> [Work required]
A verbatim copy of all the data is required, minus any images.

> [Task input]
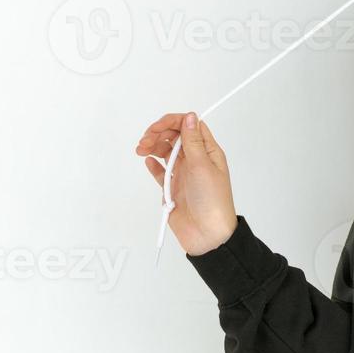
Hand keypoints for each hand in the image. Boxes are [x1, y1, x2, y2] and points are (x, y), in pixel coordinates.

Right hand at [136, 111, 237, 256]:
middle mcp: (196, 161)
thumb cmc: (212, 202)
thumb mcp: (203, 167)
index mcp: (208, 152)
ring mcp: (184, 174)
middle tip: (145, 139)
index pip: (191, 127)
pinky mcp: (173, 189)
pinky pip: (160, 172)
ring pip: (165, 153)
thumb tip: (190, 117)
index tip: (158, 126)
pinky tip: (147, 161)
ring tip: (141, 150)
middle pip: (175, 138)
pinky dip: (153, 165)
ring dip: (153, 147)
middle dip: (159, 133)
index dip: (174, 122)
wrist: (207, 235)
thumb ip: (193, 142)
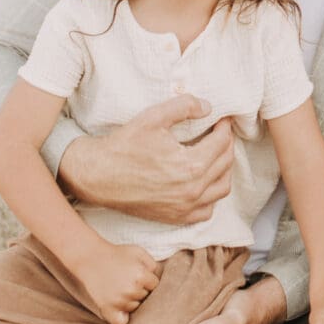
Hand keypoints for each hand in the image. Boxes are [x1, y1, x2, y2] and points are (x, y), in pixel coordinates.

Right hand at [60, 96, 233, 226]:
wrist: (97, 175)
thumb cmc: (123, 146)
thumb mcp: (153, 117)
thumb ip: (184, 106)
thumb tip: (208, 107)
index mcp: (190, 165)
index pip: (221, 142)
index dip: (224, 127)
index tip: (222, 119)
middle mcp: (192, 190)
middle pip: (225, 164)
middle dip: (226, 145)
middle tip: (219, 133)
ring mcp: (184, 207)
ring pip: (221, 189)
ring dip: (223, 170)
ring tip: (215, 155)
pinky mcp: (175, 217)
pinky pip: (206, 210)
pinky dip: (211, 195)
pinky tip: (203, 182)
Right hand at [80, 242, 159, 323]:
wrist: (90, 258)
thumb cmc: (116, 254)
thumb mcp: (138, 252)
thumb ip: (153, 264)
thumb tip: (161, 278)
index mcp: (141, 276)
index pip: (155, 285)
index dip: (148, 280)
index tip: (140, 274)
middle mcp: (131, 290)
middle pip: (146, 297)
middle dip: (140, 290)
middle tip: (127, 280)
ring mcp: (119, 301)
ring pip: (135, 307)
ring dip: (131, 301)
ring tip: (120, 288)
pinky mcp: (107, 309)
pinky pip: (121, 323)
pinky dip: (122, 319)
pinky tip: (121, 311)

> [Task output]
Hand keypoints for each hand in the image. Boxes are [x1, y1, x2, y2] and points are (x, y), in pixel coordinates.

Right hand at [136, 111, 237, 256]:
middle mcp: (196, 161)
thumb cmc: (212, 202)
thumb mcp: (203, 167)
index mcp: (208, 152)
ring mcp: (184, 174)
middle tip: (145, 139)
index pip: (191, 127)
pinky mcp: (173, 189)
pinky pip: (160, 172)
ring pip: (165, 153)
thumb tip: (190, 117)
index tip: (158, 126)
pinky tip: (147, 161)
ring tip: (141, 150)
middle pip: (175, 138)
pinky dip: (153, 165)
ring dip: (153, 147)
middle dip: (159, 133)
index dip: (174, 122)
wrist: (207, 235)
thumb ip: (193, 142)
Hand keypoints for each hand in the image. Boxes are [x1, y1, x2, y2] and points are (x, y), in pixel coordinates.

Right hand at [60, 96, 233, 226]:
wrist: (97, 175)
thumb cmc: (123, 146)
thumb mcp: (153, 117)
thumb ip: (184, 106)
thumb tip: (208, 107)
index mcp: (190, 165)
index pip: (221, 142)
index dip: (224, 127)
index tip: (222, 119)
middle mcp: (192, 190)
middle pip: (225, 164)
middle dip: (226, 145)
middle tip: (219, 133)
ring mcp: (184, 207)
ring pip: (221, 189)
ring dip: (223, 170)
ring tip: (215, 155)
pinky mcp: (175, 217)
pinky pip: (206, 210)
pinky dip: (211, 195)
pinky tip: (203, 182)
Right hand at [80, 242, 159, 323]:
wrist: (90, 258)
thumb cmc: (116, 254)
thumb mcp: (138, 252)
thumb ip: (153, 264)
thumb tip: (161, 278)
index mcp: (141, 276)
index pip: (155, 285)
index dip: (148, 280)
index tip: (140, 274)
middle mcp: (131, 290)
middle pip: (146, 297)
middle dip: (140, 290)
middle tip: (127, 280)
ring mcp: (119, 301)
ring pip: (135, 307)
ring dip: (131, 301)
ring tip: (120, 288)
pinky mcp: (107, 309)
pinky pip: (121, 323)
pinky dip: (122, 319)
pinky tip: (121, 311)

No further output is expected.